■ TEXTE À LIRE ■
####

Ceci explique la Précocité Italienne dans la Renaissance !

Joana Barreto :

Première remarque : l’Italie n’existe pas au XVIème siècle.

Deuxième remarque : le Royaume de Naples a comme territoire 50% de la péninsule italienne.

Troisième remarque : A Naples, l’ART FLAMAND est prisé; et ceux qu’on appelle les « Primtifs Flamands » comme Jan VAN EYCK.

D’ailleurs pourquoi ne parle t’on pas de Pré-Renaissance Flamande ?

Enfin, Naples est le lieu de circulation de l’élite européenne entre Espagnols, Byzantins et Italiens. C’est un carrefour culturel mais il est oublié par rapport à Rome/Florence et Venise.

Luisa Capodieci :

On considère qu’il y a Trois Ages de la Renaissance : l’enfance avec Giotto et Cimabue; l’adolescence avec Donatello et Botticelli et l’Age Mûr avec Raphael, Michel-Ange et Léonard de Vinci.

Nous pouvons comparer une Mise au Tombeau de Giotto , à Padoue,en 1304 et une Mise au Tombeau remplie de couleurs et de dorures de Simone Martini à Sienne en 1333. Giotto est en avance sur le style médiéval de Martini, pourtant tableau effectué 29 ans plus tard !

Caroline Callard :

Pourquoi la Renaissance a eu 3 centres : Florence, Venise et Rome ?

Est ce une génération spontanée ?

Non, c’est dès le XIème siècle que la géographie italienne se fixe et qu’il y a COUPURE entre Italie urbaine et dense du Nord; et Italie féodale et qui perd la moitié de ses diocèses du Sud autour de Naples, Bari et Messine.

De fait les principaux mécènes vont se concentrer au Nord : les Médicis, les Doges et les Papes.

Joana Barreto :

On est bloqué sur le modèle des centres. Naples est une périphérie, mais c’est une plateforme d’exportations et d’importations et elle est ouverte aux différentes influences culturelles.

####

■ ENSEMBLE DE TÂCHES ■
1. Recopiez le passage du texte sur la Renaissance italienne qui commence par "Pourquoi la Renaissance" et se termine par "et les Papes.".
2. D'après le texte sur la Renaissance italienne, quelle part de la péninsule italienne le territoire du Royaume de Naples représente-t-il ?
3. Dans le texte sur la Renaissance italienne, relevez tous les artistes nommés pour illustrer les trois âges de la Renaissance.
La liste placée après ce texte n'a aucun lien avec le texte sur la Renaissance italienne.

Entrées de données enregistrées
####

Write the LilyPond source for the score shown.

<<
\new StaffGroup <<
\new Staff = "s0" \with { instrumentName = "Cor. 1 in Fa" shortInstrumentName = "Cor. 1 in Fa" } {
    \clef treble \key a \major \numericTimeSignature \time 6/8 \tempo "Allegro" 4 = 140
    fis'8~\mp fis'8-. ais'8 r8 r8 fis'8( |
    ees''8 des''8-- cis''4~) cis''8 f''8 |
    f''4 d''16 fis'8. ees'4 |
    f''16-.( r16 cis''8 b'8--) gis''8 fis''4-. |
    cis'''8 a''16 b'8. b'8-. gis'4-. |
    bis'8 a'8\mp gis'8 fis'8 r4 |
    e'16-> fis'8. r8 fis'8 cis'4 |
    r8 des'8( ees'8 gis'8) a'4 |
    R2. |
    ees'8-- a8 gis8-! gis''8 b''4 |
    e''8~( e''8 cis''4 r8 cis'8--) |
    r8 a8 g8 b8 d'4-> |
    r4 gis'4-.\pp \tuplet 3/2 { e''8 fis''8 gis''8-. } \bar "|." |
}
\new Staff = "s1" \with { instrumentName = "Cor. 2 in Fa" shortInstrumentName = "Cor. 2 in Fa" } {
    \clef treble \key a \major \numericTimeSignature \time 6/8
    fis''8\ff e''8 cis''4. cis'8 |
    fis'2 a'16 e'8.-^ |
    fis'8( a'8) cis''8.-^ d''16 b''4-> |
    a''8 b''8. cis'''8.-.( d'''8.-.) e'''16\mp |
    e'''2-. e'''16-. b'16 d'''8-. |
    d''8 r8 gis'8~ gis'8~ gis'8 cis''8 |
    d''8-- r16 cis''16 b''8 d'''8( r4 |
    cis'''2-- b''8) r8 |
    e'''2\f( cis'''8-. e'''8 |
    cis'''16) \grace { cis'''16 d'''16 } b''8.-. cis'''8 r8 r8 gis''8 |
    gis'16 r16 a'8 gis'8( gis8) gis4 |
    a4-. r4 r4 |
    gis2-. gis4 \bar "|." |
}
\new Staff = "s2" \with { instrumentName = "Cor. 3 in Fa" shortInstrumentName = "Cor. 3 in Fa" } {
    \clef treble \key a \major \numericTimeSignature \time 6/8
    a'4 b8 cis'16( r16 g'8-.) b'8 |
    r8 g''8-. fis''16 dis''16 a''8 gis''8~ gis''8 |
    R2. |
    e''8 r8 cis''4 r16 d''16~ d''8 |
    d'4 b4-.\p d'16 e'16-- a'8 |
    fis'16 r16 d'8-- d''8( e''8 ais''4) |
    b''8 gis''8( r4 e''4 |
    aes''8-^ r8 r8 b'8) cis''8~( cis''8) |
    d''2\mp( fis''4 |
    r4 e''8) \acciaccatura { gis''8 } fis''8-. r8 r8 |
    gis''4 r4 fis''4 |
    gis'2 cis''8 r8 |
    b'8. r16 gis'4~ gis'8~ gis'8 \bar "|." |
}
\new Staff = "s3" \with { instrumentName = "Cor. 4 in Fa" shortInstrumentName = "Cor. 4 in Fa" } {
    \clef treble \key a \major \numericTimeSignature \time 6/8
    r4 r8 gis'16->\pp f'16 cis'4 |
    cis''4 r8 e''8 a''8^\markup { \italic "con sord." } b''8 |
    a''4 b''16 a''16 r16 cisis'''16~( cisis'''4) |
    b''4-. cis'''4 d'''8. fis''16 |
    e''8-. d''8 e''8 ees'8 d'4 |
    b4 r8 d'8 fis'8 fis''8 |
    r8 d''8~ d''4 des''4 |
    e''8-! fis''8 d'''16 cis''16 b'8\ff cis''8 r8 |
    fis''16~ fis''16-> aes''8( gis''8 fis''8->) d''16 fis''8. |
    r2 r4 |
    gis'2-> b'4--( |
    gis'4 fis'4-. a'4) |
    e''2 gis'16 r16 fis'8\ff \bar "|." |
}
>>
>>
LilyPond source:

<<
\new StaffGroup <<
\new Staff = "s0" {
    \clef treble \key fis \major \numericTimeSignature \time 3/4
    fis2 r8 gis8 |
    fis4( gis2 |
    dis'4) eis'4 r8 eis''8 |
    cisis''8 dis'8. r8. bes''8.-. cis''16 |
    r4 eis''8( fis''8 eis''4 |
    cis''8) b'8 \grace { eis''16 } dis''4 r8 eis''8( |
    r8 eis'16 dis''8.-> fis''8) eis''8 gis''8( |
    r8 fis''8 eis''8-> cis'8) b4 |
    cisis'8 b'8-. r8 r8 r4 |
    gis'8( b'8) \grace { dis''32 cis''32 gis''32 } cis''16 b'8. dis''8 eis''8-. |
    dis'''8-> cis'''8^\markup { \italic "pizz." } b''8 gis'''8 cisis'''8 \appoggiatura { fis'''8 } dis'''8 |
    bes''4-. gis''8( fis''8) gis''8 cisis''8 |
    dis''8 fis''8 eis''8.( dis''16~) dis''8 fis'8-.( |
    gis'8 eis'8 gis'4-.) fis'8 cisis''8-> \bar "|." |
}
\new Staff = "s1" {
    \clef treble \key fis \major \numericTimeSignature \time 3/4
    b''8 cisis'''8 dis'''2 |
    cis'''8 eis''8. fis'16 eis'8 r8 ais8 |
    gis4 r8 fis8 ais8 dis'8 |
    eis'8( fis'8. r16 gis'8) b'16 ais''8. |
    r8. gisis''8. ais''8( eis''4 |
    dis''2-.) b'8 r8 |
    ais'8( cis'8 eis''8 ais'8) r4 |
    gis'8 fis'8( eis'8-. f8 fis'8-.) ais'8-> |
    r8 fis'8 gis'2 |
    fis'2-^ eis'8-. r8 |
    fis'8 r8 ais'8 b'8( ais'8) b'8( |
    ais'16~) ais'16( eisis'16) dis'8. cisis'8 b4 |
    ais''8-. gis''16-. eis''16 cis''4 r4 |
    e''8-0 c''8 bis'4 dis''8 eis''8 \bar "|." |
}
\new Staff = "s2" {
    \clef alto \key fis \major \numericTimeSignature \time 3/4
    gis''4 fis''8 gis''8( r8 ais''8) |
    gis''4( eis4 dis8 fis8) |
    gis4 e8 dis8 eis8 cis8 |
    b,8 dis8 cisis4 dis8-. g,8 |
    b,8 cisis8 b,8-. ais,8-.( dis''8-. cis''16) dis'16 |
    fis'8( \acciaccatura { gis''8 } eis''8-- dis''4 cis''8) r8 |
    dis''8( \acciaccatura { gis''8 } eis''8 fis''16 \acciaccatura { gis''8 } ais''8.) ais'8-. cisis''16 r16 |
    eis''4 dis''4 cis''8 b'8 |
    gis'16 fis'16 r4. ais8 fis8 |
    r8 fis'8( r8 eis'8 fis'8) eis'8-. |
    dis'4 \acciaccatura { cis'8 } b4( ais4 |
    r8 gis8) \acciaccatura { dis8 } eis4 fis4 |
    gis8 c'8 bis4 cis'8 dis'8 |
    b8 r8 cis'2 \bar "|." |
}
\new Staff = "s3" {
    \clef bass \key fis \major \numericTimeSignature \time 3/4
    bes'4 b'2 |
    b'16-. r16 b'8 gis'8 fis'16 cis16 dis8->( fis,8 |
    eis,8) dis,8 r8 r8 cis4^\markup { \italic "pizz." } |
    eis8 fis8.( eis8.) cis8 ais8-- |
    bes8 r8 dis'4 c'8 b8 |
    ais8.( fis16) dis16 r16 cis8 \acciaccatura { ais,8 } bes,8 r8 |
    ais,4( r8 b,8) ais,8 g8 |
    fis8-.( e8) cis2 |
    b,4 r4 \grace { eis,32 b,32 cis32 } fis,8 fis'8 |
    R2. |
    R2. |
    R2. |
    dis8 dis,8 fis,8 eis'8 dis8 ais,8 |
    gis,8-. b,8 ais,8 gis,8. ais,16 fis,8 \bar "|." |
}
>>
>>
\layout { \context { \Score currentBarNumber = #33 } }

####

■ RÉPONSES PAR TÂCHE ■
1.
Pourquoi la Renaissance a eu 3 centres : Florence, Venise et Rome ?

Est ce une génération spontanée ?

Non, c’est dès le XIème siècle que la géographie italienne se fixe et qu’il y a COUPURE entre Italie urbaine et dense du Nord; et Italie féodale et qui perd la moitié de ses diocèses du Sud autour de Naples, Bari et Messine.

De fait les principaux mécènes vont se concentrer au Nord : les Médicis, les Doges et les Papes.

2. 50 % de la péninsule italienne.

3. Giotto, Cimabue, Donatello, Botticelli, Raphael, Michel-Ange, Léonard de Vinci